A federal court has just blocked the attempt by the major film studios to impose a "screener" ban on anti-trust grounds. In this case, the recipients of the DVD's and videotapes would have been film critics, whose votes in year-end awards ceremonies often presage Oscar nominations. The rationale behind the ban was to prevent film piracy, the thinking being that these DVD's go from the recipient to some video chop-shop in Taiwan, and then to the black market, or the internet.
I happen to oppose the ban for purely selfish reasons; my sister is an art director, and as a member of that guild gets screeners of certain films in the hope that when the Art Directors have their annual awards, her vote will cue Oscar voters in the right direction. When Jack Valenti initiated the ban, it impacted not just members of the Academy and film critics, but members of the various guilds as well, the overwhelming majority of which are not members of the Academy. Since she tends to hold the Oscars in contempt, and believes, with good reason, that the quality of movies has irreparably sunk since the 1940's, she has never tried to vote in those elections, and therefore does not view her screeners. However, she knows that I have no such scruples, so for the past few years she has brought down the latest batch of DVD's in time for Christmas. Today's ruling means I will have a more informed vote when I take part in the annual Sherry Bebitch-Jeffe Oscar-night pool.
My own interests aside, I can see why the studios might want to maintain such a ban for reasons having nothing to do with preserving their intellectual property rights. I've written before about how I loathe going to movies; what it comes down to is they are simply not a cost-efficient way for me to be entertained. For me to go to a movie, I either have to be on a date, or the movie itself has to be an event, something which I could not duplicate on my home computer or on TV (there is also a third scenario, but that has to do with having had too much to drink at the 3rd Street Promenade). In most instances, though, I have options that I didn't have twenty years ago, when TV shows like The Shield, The Sopranos, Alias, Prime Suspect et al. weren't routine, when digital or high-definition sets were merely a pipe dream, back before TiVo switched the power-relationship from the network to the viewer.

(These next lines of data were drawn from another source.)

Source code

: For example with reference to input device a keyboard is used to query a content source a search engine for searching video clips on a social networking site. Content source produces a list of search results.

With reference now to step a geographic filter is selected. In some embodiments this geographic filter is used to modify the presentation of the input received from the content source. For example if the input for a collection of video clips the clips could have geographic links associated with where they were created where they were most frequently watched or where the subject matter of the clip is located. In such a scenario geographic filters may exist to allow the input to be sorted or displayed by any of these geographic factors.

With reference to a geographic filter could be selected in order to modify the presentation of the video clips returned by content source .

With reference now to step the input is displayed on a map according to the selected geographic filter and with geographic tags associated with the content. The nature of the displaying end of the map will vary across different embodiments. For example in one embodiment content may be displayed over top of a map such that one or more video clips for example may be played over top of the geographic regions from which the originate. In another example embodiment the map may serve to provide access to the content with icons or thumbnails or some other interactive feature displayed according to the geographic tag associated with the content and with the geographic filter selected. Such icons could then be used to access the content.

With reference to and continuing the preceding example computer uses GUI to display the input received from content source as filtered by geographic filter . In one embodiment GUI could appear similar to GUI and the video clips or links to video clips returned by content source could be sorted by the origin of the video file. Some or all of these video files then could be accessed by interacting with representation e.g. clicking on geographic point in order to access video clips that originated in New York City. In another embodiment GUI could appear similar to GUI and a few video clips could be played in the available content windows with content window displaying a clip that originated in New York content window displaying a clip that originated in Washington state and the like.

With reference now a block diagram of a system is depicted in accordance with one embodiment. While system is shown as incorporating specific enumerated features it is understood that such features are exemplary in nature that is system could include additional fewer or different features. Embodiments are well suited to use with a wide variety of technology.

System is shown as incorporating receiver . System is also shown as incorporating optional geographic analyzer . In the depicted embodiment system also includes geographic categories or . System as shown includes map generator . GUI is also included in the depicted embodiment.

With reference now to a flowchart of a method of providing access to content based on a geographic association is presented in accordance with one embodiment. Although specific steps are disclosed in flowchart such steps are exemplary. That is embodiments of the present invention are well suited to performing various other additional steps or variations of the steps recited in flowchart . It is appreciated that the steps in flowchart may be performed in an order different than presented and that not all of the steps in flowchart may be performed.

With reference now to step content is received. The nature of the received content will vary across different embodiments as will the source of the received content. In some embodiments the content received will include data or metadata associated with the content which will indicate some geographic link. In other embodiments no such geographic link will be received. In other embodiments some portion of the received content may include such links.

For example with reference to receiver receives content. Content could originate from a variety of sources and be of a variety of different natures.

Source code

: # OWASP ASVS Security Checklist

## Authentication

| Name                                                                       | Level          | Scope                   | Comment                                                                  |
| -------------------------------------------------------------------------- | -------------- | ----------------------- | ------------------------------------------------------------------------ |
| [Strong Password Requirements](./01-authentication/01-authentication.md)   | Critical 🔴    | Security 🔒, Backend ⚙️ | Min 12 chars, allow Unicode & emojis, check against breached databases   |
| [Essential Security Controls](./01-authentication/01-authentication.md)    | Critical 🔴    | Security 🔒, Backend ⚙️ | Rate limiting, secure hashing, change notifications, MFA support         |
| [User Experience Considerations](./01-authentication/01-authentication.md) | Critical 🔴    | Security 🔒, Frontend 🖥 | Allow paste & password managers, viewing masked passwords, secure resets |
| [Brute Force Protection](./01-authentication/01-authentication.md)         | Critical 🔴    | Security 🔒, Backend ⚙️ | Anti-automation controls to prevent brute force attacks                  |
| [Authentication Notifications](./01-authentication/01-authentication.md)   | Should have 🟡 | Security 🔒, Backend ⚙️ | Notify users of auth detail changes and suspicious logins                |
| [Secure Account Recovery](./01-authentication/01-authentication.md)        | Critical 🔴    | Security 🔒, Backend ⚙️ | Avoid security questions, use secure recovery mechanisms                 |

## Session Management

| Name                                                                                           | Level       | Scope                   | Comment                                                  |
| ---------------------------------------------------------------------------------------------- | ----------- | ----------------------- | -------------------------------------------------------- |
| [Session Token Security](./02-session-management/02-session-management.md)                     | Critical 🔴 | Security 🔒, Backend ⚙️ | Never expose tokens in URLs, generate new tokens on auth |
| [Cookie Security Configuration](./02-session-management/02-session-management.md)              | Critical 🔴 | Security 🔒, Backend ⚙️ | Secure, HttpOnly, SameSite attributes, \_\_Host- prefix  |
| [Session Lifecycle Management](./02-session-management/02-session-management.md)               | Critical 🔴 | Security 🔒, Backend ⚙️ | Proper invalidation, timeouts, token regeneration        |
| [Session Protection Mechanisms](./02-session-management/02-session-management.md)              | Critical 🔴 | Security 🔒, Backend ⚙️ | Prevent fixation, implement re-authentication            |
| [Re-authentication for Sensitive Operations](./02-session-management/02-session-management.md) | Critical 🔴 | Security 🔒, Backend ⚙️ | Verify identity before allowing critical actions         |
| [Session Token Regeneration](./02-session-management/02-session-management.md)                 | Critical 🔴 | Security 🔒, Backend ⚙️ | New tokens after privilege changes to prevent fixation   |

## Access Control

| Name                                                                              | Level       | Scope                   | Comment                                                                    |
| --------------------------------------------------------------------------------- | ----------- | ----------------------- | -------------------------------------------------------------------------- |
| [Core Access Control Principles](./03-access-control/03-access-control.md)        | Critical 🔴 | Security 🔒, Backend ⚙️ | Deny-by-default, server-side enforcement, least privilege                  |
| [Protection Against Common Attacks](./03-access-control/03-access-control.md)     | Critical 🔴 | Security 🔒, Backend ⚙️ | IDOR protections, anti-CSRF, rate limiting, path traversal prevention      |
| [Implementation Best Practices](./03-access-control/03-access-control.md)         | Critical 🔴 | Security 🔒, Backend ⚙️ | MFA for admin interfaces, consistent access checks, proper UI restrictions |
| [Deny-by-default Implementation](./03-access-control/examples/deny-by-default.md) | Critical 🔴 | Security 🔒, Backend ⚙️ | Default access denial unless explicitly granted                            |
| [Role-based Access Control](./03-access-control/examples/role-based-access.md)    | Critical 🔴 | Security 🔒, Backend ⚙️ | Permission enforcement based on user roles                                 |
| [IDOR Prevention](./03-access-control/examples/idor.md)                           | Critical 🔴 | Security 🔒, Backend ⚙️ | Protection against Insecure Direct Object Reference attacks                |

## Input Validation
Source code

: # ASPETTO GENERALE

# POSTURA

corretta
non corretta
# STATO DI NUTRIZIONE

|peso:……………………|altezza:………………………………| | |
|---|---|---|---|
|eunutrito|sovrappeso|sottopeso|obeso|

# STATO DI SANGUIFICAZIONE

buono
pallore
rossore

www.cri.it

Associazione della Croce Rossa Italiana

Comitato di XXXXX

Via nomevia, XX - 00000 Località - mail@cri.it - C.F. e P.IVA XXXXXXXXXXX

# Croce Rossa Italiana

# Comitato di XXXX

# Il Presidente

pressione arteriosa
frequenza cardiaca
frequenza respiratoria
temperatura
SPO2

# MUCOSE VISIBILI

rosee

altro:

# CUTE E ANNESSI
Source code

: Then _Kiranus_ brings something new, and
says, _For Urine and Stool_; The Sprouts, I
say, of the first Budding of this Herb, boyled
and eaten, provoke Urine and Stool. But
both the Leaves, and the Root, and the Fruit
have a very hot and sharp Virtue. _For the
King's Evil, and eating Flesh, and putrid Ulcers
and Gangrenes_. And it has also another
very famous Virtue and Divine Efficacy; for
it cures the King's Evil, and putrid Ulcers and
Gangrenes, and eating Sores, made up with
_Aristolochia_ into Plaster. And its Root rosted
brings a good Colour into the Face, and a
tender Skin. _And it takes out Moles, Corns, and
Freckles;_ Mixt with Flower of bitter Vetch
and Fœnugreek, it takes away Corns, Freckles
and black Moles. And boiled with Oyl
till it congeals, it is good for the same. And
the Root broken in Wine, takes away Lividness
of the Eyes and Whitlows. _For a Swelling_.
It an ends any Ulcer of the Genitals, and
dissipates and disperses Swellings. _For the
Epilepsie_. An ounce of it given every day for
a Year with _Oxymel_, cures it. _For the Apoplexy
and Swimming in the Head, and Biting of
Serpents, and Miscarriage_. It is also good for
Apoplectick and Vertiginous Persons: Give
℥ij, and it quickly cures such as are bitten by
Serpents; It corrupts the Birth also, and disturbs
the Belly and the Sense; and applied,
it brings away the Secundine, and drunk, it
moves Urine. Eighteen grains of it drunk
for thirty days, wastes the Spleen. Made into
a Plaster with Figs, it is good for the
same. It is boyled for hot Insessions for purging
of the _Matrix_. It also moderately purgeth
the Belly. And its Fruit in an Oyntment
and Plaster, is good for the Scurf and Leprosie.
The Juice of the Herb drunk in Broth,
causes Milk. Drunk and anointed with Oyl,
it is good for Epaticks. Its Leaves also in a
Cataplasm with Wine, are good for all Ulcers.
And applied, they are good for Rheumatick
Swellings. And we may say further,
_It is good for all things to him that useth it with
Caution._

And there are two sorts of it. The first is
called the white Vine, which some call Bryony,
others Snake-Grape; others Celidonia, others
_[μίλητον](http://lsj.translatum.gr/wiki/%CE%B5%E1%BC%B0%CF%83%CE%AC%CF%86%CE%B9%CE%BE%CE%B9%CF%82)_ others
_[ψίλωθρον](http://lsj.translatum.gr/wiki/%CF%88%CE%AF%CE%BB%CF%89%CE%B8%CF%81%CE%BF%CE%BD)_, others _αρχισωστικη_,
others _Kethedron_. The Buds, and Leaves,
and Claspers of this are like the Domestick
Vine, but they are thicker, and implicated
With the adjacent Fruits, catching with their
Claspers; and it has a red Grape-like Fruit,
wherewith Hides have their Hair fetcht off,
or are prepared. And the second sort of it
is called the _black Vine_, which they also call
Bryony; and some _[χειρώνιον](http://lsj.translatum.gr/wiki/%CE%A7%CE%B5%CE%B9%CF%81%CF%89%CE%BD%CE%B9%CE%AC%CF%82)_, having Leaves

So for me, the only good reason to go to a movie is for me to see something that I can't get at home. After all, why go out to dinner when the home cooking is delicious. Since the traditional advantages film had over television are almost all gone, from superior acting to more challenging plots, I need the few things movies still have going for them, such as the wider screen, the more spectacular picture, and the communal experience of watching a self-contained work of art with a large group of people, to make me spend $20 on a ticket, parking and popcorn. So I will be in the second row up front when Return of the King is released, but I will wait until The Cooler comes out in DVD before I see that flick. Or at least til my sister gets a screener.
Understandably, an attitude like mine should concern the media conglomerates that run the studios, since I'm clearly not the only person who shares it. If film critics, if the industry pros who belong to the Academy don't feel the urgent need to see every great film when it gets released, or feel that their interest in films is enhanced by watching a screener from the comfort of their own home, how can they draw the masses to see a movie that's going to be available at Blockbuster in four months. More importantly, how do these studios justify the costs of producing a film to their shareholders, when the same benefits could accrue from shooting it for television, without the attendant risks that are involved in producing a film.
UPDATE: Roger L. Simon, who is an honest-to-goodness member of the Academy, discusses the ruling on his blog. Do AMPAS members have any say in the BCS standings as well?
December 05, 2003
Self-proclaimed "Shrink to the Pundits" Charles Krauthammer doesn't like criticism of George Bush, so he attacks Howard Dean as psychotic. Get it--if you believe that people disagree with you because they are unhinged, and not because they simply share different values, or have an honest disagreement, you can treat them as if they were sub-human. Bob Somerby knows his track record, so he puts him in his place, catching the neo-con's version of Walter Duranty in a bit of dowdification to boot.
December 04, 2003
Absolutely wicked parody of Mickey Kaus...although we disagree on much, I actually enjoy Kausfiles; it's one of the few places on the internet that I visit at least twice a day (he's not on my blogroll b/c he links to hatesites). I'm sure his schtick as a "liberal-who-bashes-other-liberals" is well-intentioned, but in order for it to be effective as criticism, he actually has to have credibility as a liberal. Every now and then, he has to fight for our side. In other words, there has to be a feeling that if we liberals don't change, we run the risk of alienating potential allies; instead, his rather predictable attacks on targets such as Hillary, John Kerry, Paul Krugman, et al., have less impact than they should, since those are precisely the sort of targets that should piss off someone on the other side. If we've already lost you, there's not much point trying to woo you back. Life's too short to be stalking one's ex'es.
December 03, 2003
Two different takes on the Skank Queen, from Tacitus and Tony Pierce ...btw, as much as I like his blog, ODub is all wet on this issue. Her sister is the cute one; Paris Hilton is as "gorgeous" as Jacko is handsome, which I believe is part of the joke. Every generation needs its LaToya.
I have begun to realize that supporters of the Bush Administration's policy on Iraq are a lot like the people who continue to believe in the innocence of OJ Simpson. They hang on to arguments such as "mass graves", WMD "programs", and "proven links" between Al Qaeda and Saddam the same way OJ-philes will argue that because there were racist cops in the LAPD, their hero was framed. After awhile, I just quit paying attention to them; it didn't seem to serve any purpose re-fighting old battles. [link via Hit&Run]
December 01, 2003
The attempt to re-redistrict Congressional seats in Colorado just got slapped down by that state's Supreme Court. A similar effort is being challenged in Texas, although the chances of success for the Democrats are less likely in a state where the judiciary is barely removed from that of a Third World country.